## Work order
Print exactly what appears from the line containing "10: (187, 124)" through the final line of the data below, pictures excluded.

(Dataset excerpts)

■ ■ ■ ■ ■ ■ ■

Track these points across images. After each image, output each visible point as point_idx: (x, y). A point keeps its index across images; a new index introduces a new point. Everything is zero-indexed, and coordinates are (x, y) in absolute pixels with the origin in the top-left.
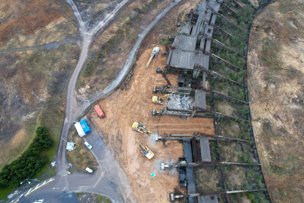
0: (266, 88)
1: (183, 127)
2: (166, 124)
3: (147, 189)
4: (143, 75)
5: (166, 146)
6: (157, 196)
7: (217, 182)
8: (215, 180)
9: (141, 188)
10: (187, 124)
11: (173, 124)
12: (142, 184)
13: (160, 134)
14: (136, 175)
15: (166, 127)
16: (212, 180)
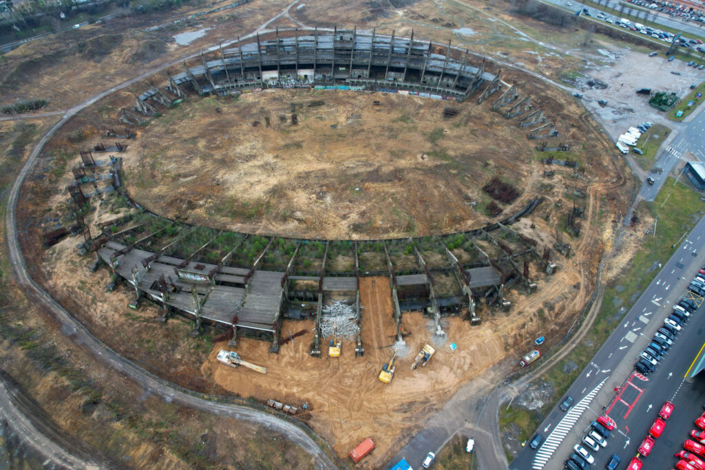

■ ■ ■ ■ ■ ■ ■

## Response below
10: (187, 124)
11: (173, 124)
12: (142, 184)
13: (160, 134)
14: (136, 175)
15: (166, 127)
16: (212, 180)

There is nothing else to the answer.